Pause du processus désinflationniste en Tunisie
Sur le plan national, l’inflation a marqué un léger rebond en février 2026 pour atteindre 5%, contre 4,8% le mois précédent. Cette évolution s’explique principalement par l’accélération des prix des produits alimentaires frais, dont la hausse a atteint 11,4% en février contre 10,3% en janvier.
En revanche, l’inflation des produits à prix administrés est restée modérée à 0,8%, dans un contexte de maintien du gel des prix de plusieurs produits essentiels. L’inflation sous-jacente, hors produits alimentaires frais et prix administrés, a quant à elle légèrement reculé à 4,8% contre 4,9% un mois auparavant.
Amélioration notable des équilibres extérieurs
La Banque centrale met en avant une amélioration du déficit courant, qui s’est établi à 309 millions de dinars (0,2% du PIB) à fin février 2026, contre 1,388 milliard de dinars (0,8% du PIB) un an plus tôt. Cette évolution s’explique notamment par la réduction du déficit commercial de 733 millions de dinars, pour s’établir autour de 2,8 milliards de dinars.

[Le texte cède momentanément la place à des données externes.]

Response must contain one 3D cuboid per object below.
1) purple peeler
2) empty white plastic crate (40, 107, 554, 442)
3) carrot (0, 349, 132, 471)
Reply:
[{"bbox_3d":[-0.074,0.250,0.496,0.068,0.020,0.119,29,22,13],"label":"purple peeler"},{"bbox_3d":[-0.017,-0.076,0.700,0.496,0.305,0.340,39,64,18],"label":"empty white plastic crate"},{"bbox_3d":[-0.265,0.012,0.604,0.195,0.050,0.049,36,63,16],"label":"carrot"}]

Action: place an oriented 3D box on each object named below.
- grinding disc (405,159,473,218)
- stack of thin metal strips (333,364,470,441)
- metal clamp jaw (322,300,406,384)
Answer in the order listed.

Les recettes touristiques et les revenus du travail ont également affiché une dynamique favorable durant les deux premiers mois de l’année, contribuant à soutenir les équilibres extérieurs.
Par ailleurs, les avoirs nets en devises se sont stabilisés à environ 25,1 milliards de dinars, soit l’équivalent de 106 jours d’importation au 26 mars 2026, contre 23 milliards de dinars (101 jours d’importation) un an auparavant.
Une vigilance maintenue
Malgré cette amélioration des indicateurs extérieurs, la BCT estime que les pressions inflationnistes d’origine externe se sont accrues récemment et pourraient se transmettre à la formation des prix sur le marché local.

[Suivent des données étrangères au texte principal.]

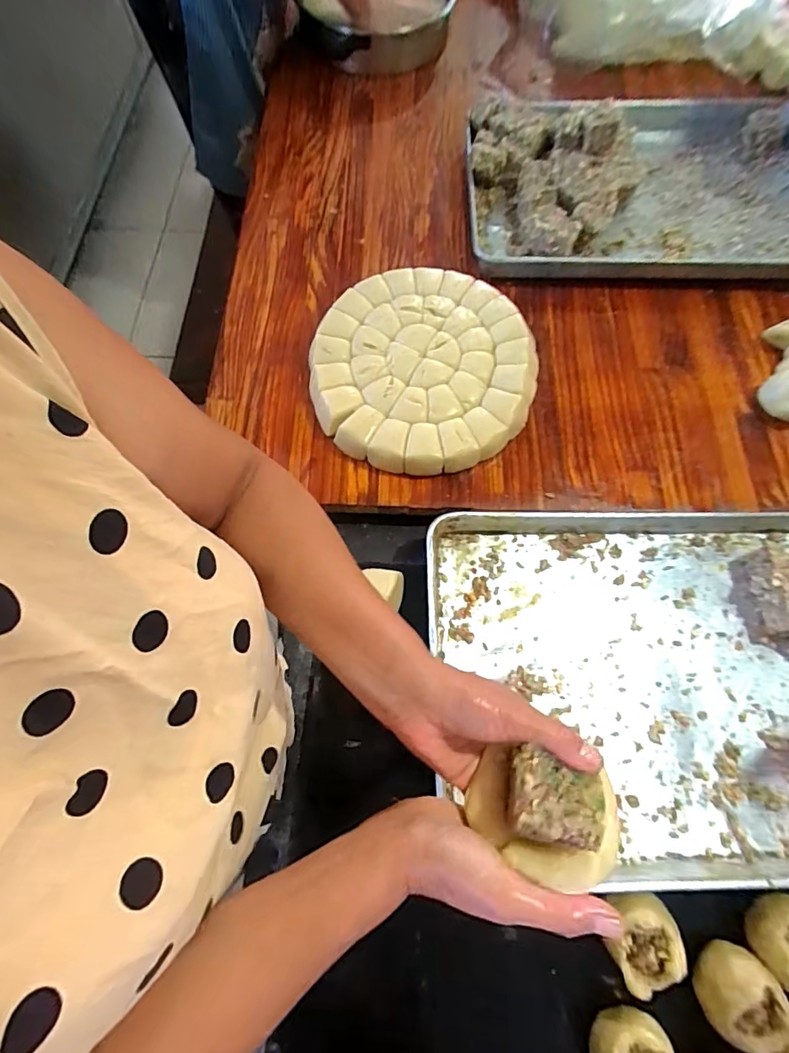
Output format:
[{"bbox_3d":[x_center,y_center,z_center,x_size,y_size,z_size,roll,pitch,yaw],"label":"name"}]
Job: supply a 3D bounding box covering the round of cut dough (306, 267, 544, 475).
[{"bbox_3d":[0.043,-0.230,0.702,0.303,0.046,0.318,0,69,-1],"label":"round of cut dough"}]

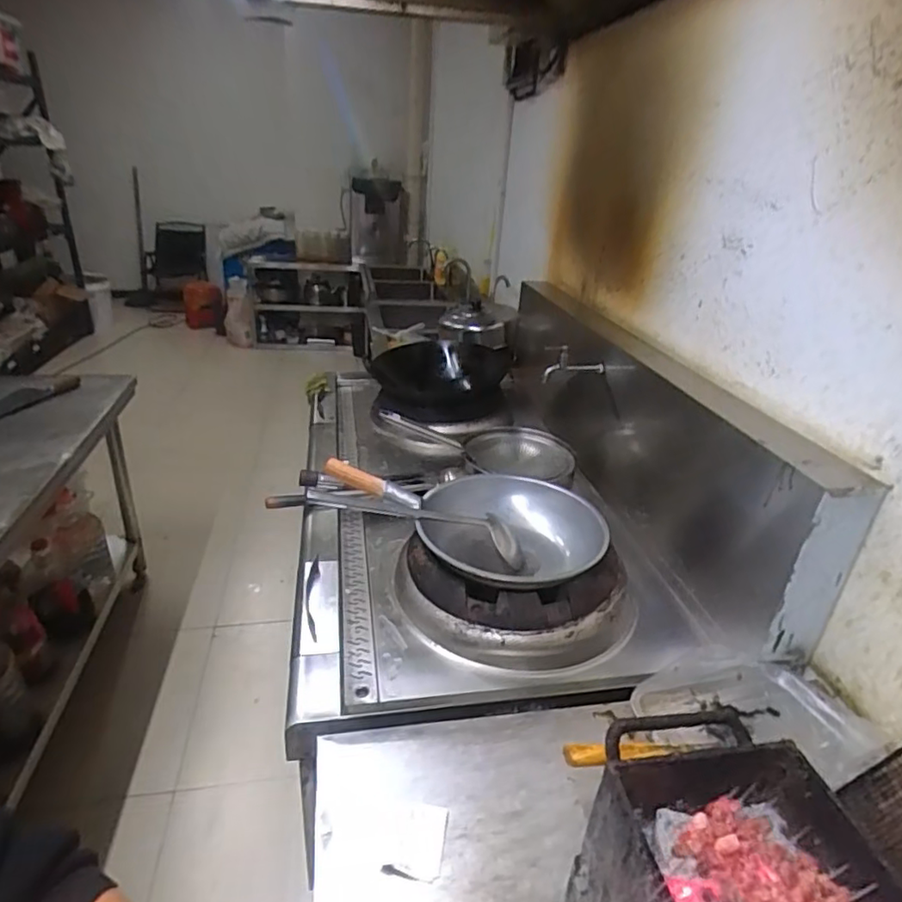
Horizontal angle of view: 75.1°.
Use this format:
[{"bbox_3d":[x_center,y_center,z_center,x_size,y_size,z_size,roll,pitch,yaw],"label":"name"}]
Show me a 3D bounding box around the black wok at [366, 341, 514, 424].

Dans ce contexte, le Conseil d’Administration réaffirme sa vigilance et se dit prêt à ajuster ses instruments si nécessaire afin de préserver le processus désinflationniste. En attendant, il a opté pour le statu quo, en maintenant le taux directeur à 7%, dans l’objectif de contenir l’inflation tout en évitant de freiner davantage l’activité économique.